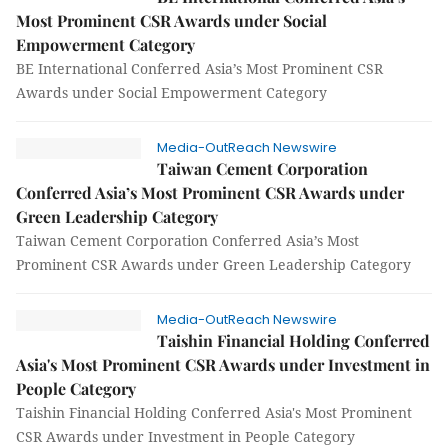
Most Prominent CSR Awards under Social
Empowerment Category
BE International Conferred Asia’s Most Prominent CSR
Awards under Social Empowerment Category
Media-OutReach Newswire
Taiwan Cement Corporation
Conferred Asia’s Most Prominent CSR Awards under
Green Leadership Category
Taiwan Cement Corporation Conferred Asia’s Most
Prominent CSR Awards under Green Leadership Category
Media-OutReach Newswire
Taishin Financial Holding Conferred
Asia's Most Prominent CSR Awards under Investment in
People Category
Taishin Financial Holding Conferred Asia's Most Prominent
CSR Awards under Investment in People Category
---------------
- WHAT THE EXERCISE ASKS: Only a number is wanted here: how many lines of the material hold the word "Taishin".

- SOLUTION FOR THIS EXERCISE: 2